[Records supplied]

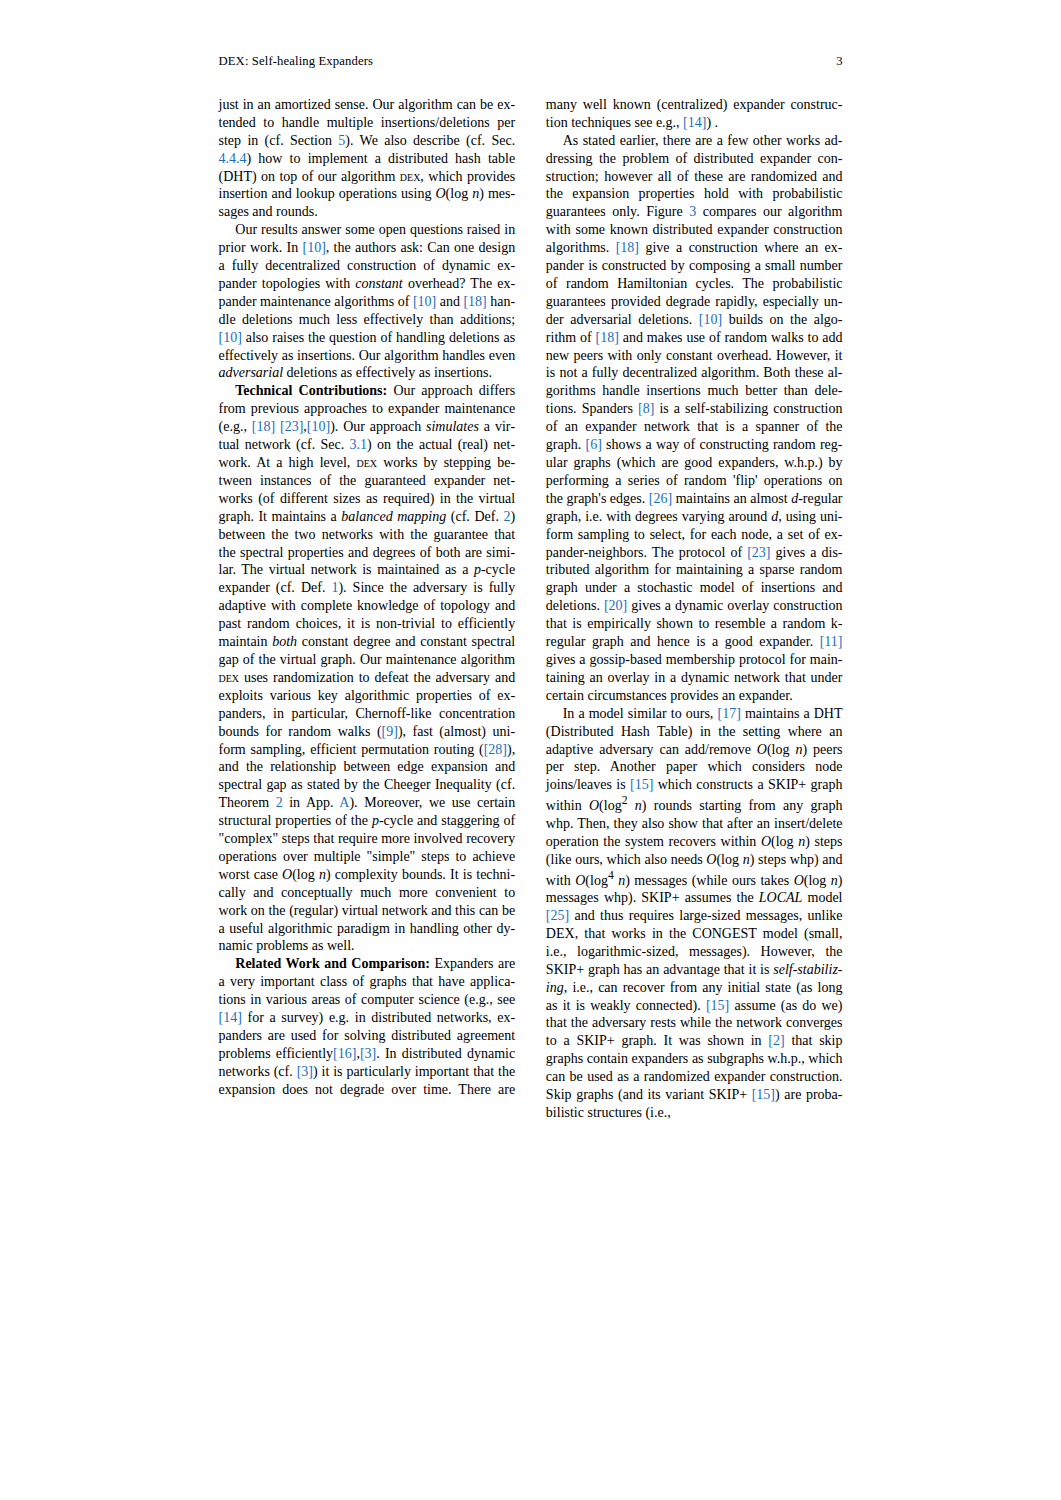DEX: Self-healing Expanders 3
just in an amortized sense. Our algorithm can be extended to handle multiple insertions/deletions per step in (cf. Section 5). We also describe (cf. Sec. 4.4.4) how to implement a distributed hash table (DHT) on top of our algorithm dex, which provides insertion and lookup operations using O(log n) messages and rounds.
Our results answer some open questions raised in prior work. In [10], the authors ask: Can one design a fully decentralized construction of dynamic expander topologies with constant overhead? The expander maintenance algorithms of [10] and [18] handle deletions much less effectively than additions; [10] also raises the question of handling deletions as effectively as insertions. Our algorithm handles even adversarial deletions as effectively as insertions.
Technical Contributions: Our approach differs from previous approaches to expander maintenance (e.g., [18] [23],[10]). Our approach simulates a virtual network (cf. Sec. 3.1) on the actual (real) network. At a high level, dex works by stepping between instances of the guaranteed expander networks (of different sizes as required) in the virtual graph. It maintains a balanced mapping (cf. Def. 2) between the two networks with the guarantee that the spectral properties and degrees of both are similar. The virtual network is maintained as a p-cycle expander (cf. Def. 1). Since the adversary is fully adaptive with complete knowledge of topology and past random choices, it is non-trivial to efficiently maintain both constant degree and constant spectral gap of the virtual graph. Our maintenance algorithm dex uses randomization to defeat the adversary and exploits various key algorithmic properties of expanders, in particular, Chernoff-like concentration bounds for random walks ([9]), fast (almost) uniform sampling, efficient permutation routing ([28]), and the relationship between edge expansion and spectral gap as stated by the Cheeger Inequality (cf. Theorem 2 in App. A). Moreover, we use certain structural properties of the p-cycle and staggering of "complex" steps that require more involved recovery operations over multiple "simple" steps to achieve worst case O(log n) complexity bounds. It is technically and conceptually much more convenient to work on the (regular) virtual network and this can be a useful algorithmic paradigm in handling other dynamic problems as well.
Related Work and Comparison: Expanders are a very important class of graphs that have applications in various areas of computer science (e.g., see [14] for a survey) e.g. in distributed networks, expanders are used for solving distributed agreement problems efficiently[16],[3]. In distributed dynamic networks (cf. [3]) it is particularly important that the expansion does not degrade over time. There are many well known (centralized) expander construction techniques see e.g., [14]) .
As stated earlier, there are a few other works addressing the problem of distributed expander construction; however all of these are randomized and the expansion properties hold with probabilistic guarantees only. Figure 3 compares our algorithm with some known distributed expander construction algorithms. [18] give a construction where an expander is constructed by composing a small number of random Hamiltonian cycles. The probabilistic guarantees provided degrade rapidly, especially under adversarial deletions. [10] builds on the algorithm of [18] and makes use of random walks to add new peers with only constant overhead. However, it is not a fully decentralized algorithm. Both these algorithms handle insertions much better than deletions. Spanders [8] is a self-stabilizing construction of an expander network that is a spanner of the graph. [6] shows a way of constructing random regular graphs (which are good expanders, w.h.p.) by performing a series of random 'flip' operations on the graph's edges. [26] maintains an almost d-regular graph, i.e. with degrees varying around d, using uniform sampling to select, for each node, a set of expander-neighbors. The protocol of [23] gives a distributed algorithm for maintaining a sparse random graph under a stochastic model of insertions and deletions. [20] gives a dynamic overlay construction that is empirically shown to resemble a random k-regular graph and hence is a good expander. [11] gives a gossip-based membership protocol for maintaining an overlay in a dynamic network that under certain circumstances provides an expander.
In a model similar to ours, [17] maintains a DHT (Distributed Hash Table) in the setting where an adaptive adversary can add/remove O(log n) peers per step. Another paper which considers node joins/leaves is [15] which constructs a SKIP+ graph within O(log2 n) rounds starting from any graph whp. Then, they also show that after an insert/delete operation the system recovers within O(log n) steps (like ours, which also needs O(log n) steps whp) and with O(log4 n) messages (while ours takes O(log n) messages whp). SKIP+ assumes the LOCAL model [25] and thus requires large-sized messages, unlike DEX, that works in the CONGEST model (small, i.e., logarithmic-sized, messages). However, the SKIP+ graph has an advantage that it is self-stabilizing, i.e., can recover from any initial state (as long as it is weakly connected). [15] assume (as do we) that the adversary rests while the network converges to a SKIP+ graph. It was shown in [2] that skip graphs contain expanders as subgraphs w.h.p., which can be used as a randomized expander construction. Skip graphs (and its variant SKIP+ [15]) are probabilistic structures (i.e.,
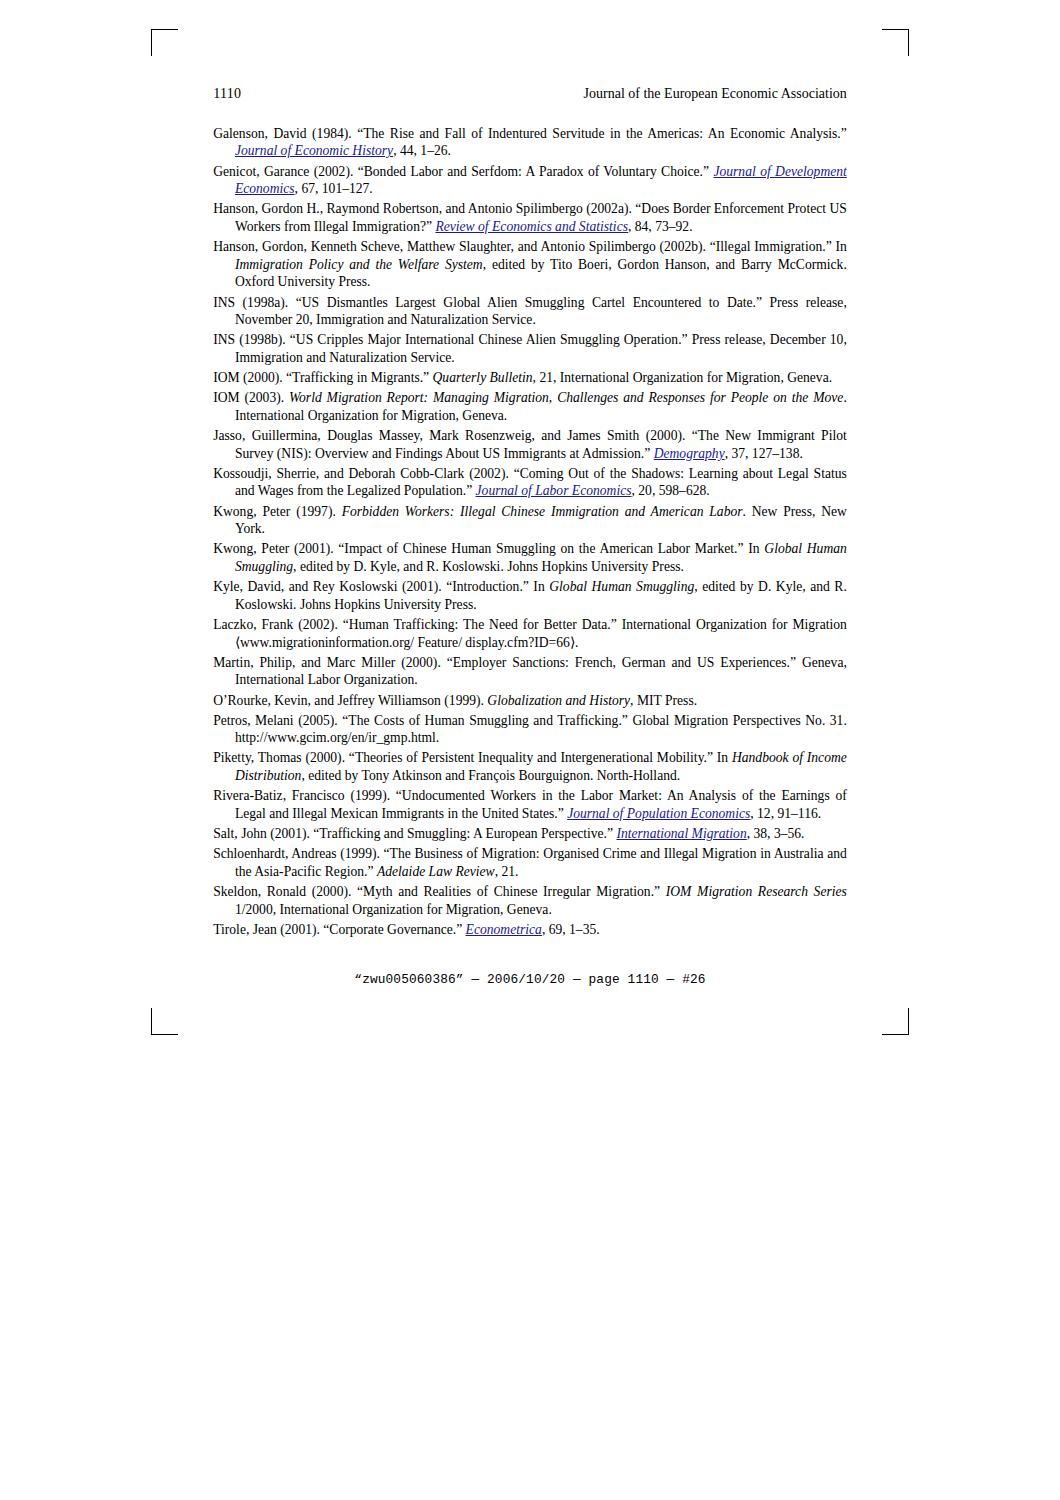1110 Journal of the European Economic Association
Galenson, David (1984). “The Rise and Fall of Indentured Servitude in the Americas: An Economic Analysis.” Journal of Economic History, 44, 1–26.
Genicot, Garance (2002). “Bonded Labor and Serfdom: A Paradox of Voluntary Choice.” Journal of Development Economics, 67, 101–127.
Hanson, Gordon H., Raymond Robertson, and Antonio Spilimbergo (2002a). “Does Border Enforcement Protect US Workers from Illegal Immigration?” Review of Economics and Statistics, 84, 73–92.
Hanson, Gordon, Kenneth Scheve, Matthew Slaughter, and Antonio Spilimbergo (2002b). “Illegal Immigration.” In Immigration Policy and the Welfare System, edited by Tito Boeri, Gordon Hanson, and Barry McCormick. Oxford University Press.
INS (1998a). “US Dismantles Largest Global Alien Smuggling Cartel Encountered to Date.” Press release, November 20, Immigration and Naturalization Service.
INS (1998b). “US Cripples Major International Chinese Alien Smuggling Operation.” Press release, December 10, Immigration and Naturalization Service.
IOM (2000). “Trafficking in Migrants.” Quarterly Bulletin, 21, International Organization for Migration, Geneva.
IOM (2003). World Migration Report: Managing Migration, Challenges and Responses for People on the Move. International Organization for Migration, Geneva.
Jasso, Guillermina, Douglas Massey, Mark Rosenzweig, and James Smith (2000). “The New Immigrant Pilot Survey (NIS): Overview and Findings About US Immigrants at Admission.” Demography, 37, 127–138.
Kossoudji, Sherrie, and Deborah Cobb-Clark (2002). “Coming Out of the Shadows: Learning about Legal Status and Wages from the Legalized Population.” Journal of Labor Economics, 20, 598–628.
Kwong, Peter (1997). Forbidden Workers: Illegal Chinese Immigration and American Labor. New Press, New York.
Kwong, Peter (2001). “Impact of Chinese Human Smuggling on the American Labor Market.” In Global Human Smuggling, edited by D. Kyle, and R. Koslowski. Johns Hopkins University Press.
Kyle, David, and Rey Koslowski (2001). “Introduction.” In Global Human Smuggling, edited by D. Kyle, and R. Koslowski. Johns Hopkins University Press.
Laczko, Frank (2002). “Human Trafficking: The Need for Better Data.” International Organization for Migration ⟨www.migrationinformation.org/ Feature/ display.cfm?ID=66⟩.
Martin, Philip, and Marc Miller (2000). “Employer Sanctions: French, German and US Experiences.” Geneva, International Labor Organization.
O’Rourke, Kevin, and Jeffrey Williamson (1999). Globalization and History, MIT Press.
Petros, Melani (2005). “The Costs of Human Smuggling and Trafficking.” Global Migration Perspectives No. 31. http://www.gcim.org/en/ir_gmp.html.
Piketty, Thomas (2000). “Theories of Persistent Inequality and Intergenerational Mobility.” In Handbook of Income Distribution, edited by Tony Atkinson and François Bourguignon. North-Holland.
Rivera-Batiz, Francisco (1999). “Undocumented Workers in the Labor Market: An Analysis of the Earnings of Legal and Illegal Mexican Immigrants in the United States.” Journal of Population Economics, 12, 91–116.
Salt, John (2001). “Trafficking and Smuggling: A European Perspective.” International Migration, 38, 3–56.
Schloenhardt, Andreas (1999). “The Business of Migration: Organised Crime and Illegal Migration in Australia and the Asia-Pacific Region.” Adelaide Law Review, 21.
Skeldon, Ronald (2000). “Myth and Realities of Chinese Irregular Migration.” IOM Migration Research Series 1/2000, International Organization for Migration, Geneva.
Tirole, Jean (2001). “Corporate Governance.” Econometrica, 69, 1–35.
“zwu005060386” — 2006/10/20 — page 1110 — #26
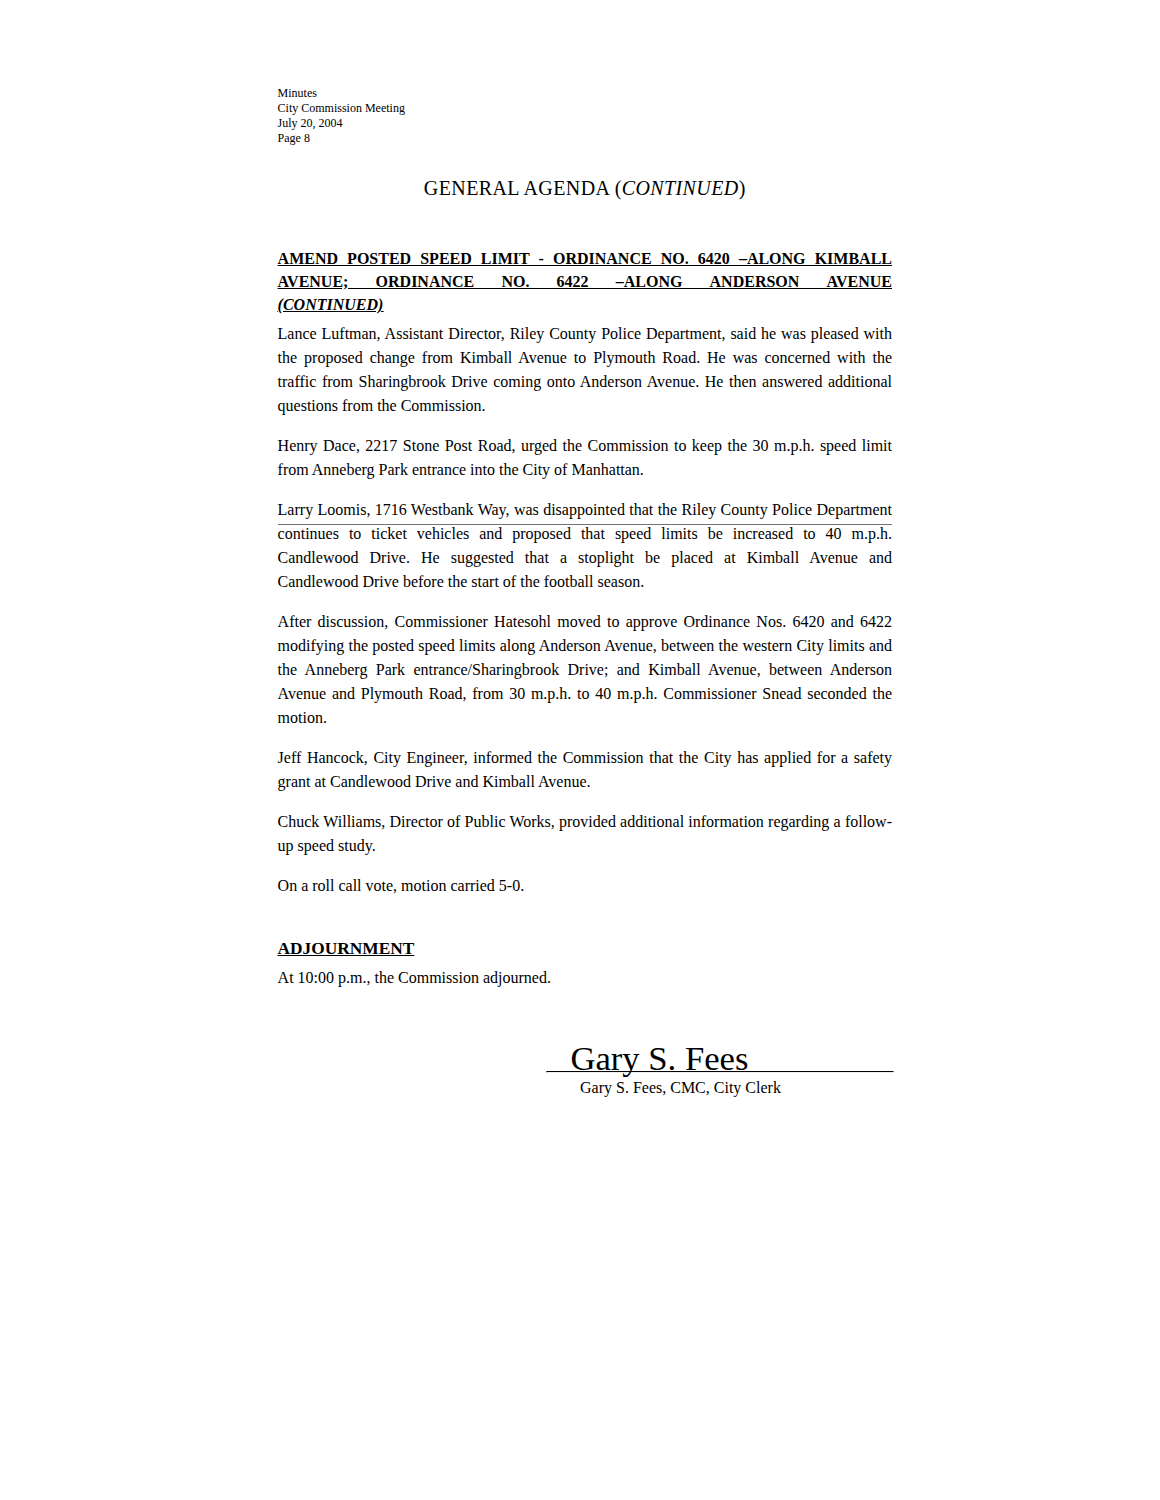Minutes
City Commission Meeting
July 20, 2004
Page 8
GENERAL AGENDA (CONTINUED)
AMEND POSTED SPEED LIMIT - ORDINANCE NO. 6420 –ALONG KIMBALL AVENUE; ORDINANCE NO. 6422 –ALONG ANDERSON AVENUE (CONTINUED)
Lance Luftman, Assistant Director, Riley County Police Department, said he was pleased with the proposed change from Kimball Avenue to Plymouth Road. He was concerned with the traffic from Sharingbrook Drive coming onto Anderson Avenue. He then answered additional questions from the Commission.
Henry Dace, 2217 Stone Post Road, urged the Commission to keep the 30 m.p.h. speed limit from Anneberg Park entrance into the City of Manhattan.
Larry Loomis, 1716 Westbank Way, was disappointed that the Riley County Police Department continues to ticket vehicles and proposed that speed limits be increased to 40 m.p.h. Candlewood Drive. He suggested that a stoplight be placed at Kimball Avenue and Candlewood Drive before the start of the football season.
After discussion, Commissioner Hatesohl moved to approve Ordinance Nos. 6420 and 6422 modifying the posted speed limits along Anderson Avenue, between the western City limits and the Anneberg Park entrance/Sharingbrook Drive; and Kimball Avenue, between Anderson Avenue and Plymouth Road, from 30 m.p.h. to 40 m.p.h. Commissioner Snead seconded the motion.
Jeff Hancock, City Engineer, informed the Commission that the City has applied for a safety grant at Candlewood Drive and Kimball Avenue.
Chuck Williams, Director of Public Works, provided additional information regarding a follow-up speed study.
On a roll call vote, motion carried 5-0.
ADJOURNMENT
At 10:00 p.m., the Commission adjourned.
Gary S. Fees
Gary S. Fees, CMC, City Clerk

[/Records supplied]

▶ _Assigned task_
The lines sought are those in the data above that include the string "Drive"; copy each one.

▶ _Solution_
Lance Luftman, Assistant Director, Riley County Police Department, said he was pleased with the proposed change from Kimball Avenue to Plymouth Road. He was concerned with the traffic from Sharingbrook Drive coming onto Anderson Avenue. He then answered additional questions from the Commission.
Larry Loomis, 1716 Westbank Way, was disappointed that the Riley County Police Department continues to ticket vehicles and proposed that speed limits be increased to 40 m.p.h. Candlewood Drive. He suggested that a stoplight be placed at Kimball Avenue and Candlewood Drive before the start of the football season.
After discussion, Commissioner Hatesohl moved to approve Ordinance Nos. 6420 and 6422 modifying the posted speed limits along Anderson Avenue, between the western City limits and the Anneberg Park entrance/Sharingbrook Drive; and Kimball Avenue, between Anderson Avenue and Plymouth Road, from 30 m.p.h. to 40 m.p.h. Commissioner Snead seconded the motion.
Jeff Hancock, City Engineer, informed the Commission that the City has applied for a safety grant at Candlewood Drive and Kimball Avenue.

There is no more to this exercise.